## TRY IT:
Your answer should consist of the lines below that hold the word "сборы".
== THE DATA ==
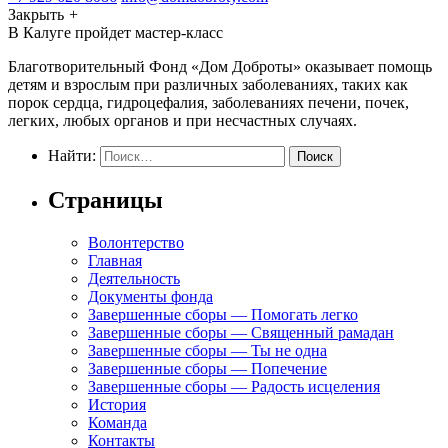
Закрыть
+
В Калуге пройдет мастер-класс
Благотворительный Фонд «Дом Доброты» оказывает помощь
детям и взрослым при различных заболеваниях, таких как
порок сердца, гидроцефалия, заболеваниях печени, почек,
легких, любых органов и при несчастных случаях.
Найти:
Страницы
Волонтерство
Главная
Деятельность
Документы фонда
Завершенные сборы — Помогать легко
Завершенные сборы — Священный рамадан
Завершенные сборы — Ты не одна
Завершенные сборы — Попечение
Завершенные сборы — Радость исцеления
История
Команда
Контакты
===
== THE DATA ==
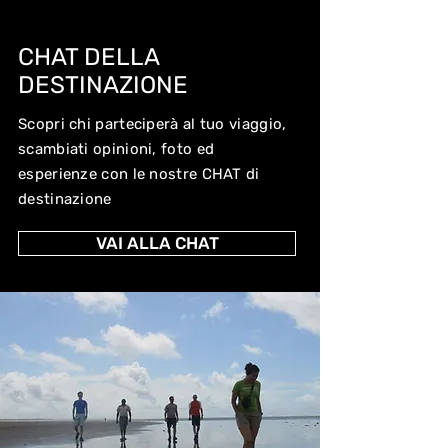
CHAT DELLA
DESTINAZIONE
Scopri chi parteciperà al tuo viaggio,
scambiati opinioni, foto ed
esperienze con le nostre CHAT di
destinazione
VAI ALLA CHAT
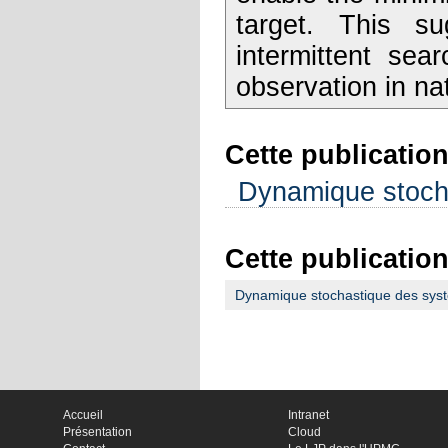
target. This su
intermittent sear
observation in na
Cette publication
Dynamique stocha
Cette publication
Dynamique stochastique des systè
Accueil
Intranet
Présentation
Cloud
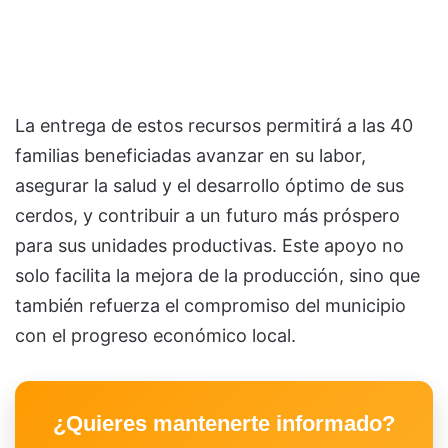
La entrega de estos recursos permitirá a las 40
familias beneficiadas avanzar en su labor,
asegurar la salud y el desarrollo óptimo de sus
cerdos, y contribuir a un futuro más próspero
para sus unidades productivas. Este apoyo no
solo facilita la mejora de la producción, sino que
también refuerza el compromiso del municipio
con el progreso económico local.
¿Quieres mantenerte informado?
===
## WRITTEN ANSWER:
Завершенные сборы — Помогать легко
Завершенные сборы — Священный рамадан
Завершенные сборы — Ты не одна
Завершенные сборы — Попечение
Завершенные сборы — Радость исцеления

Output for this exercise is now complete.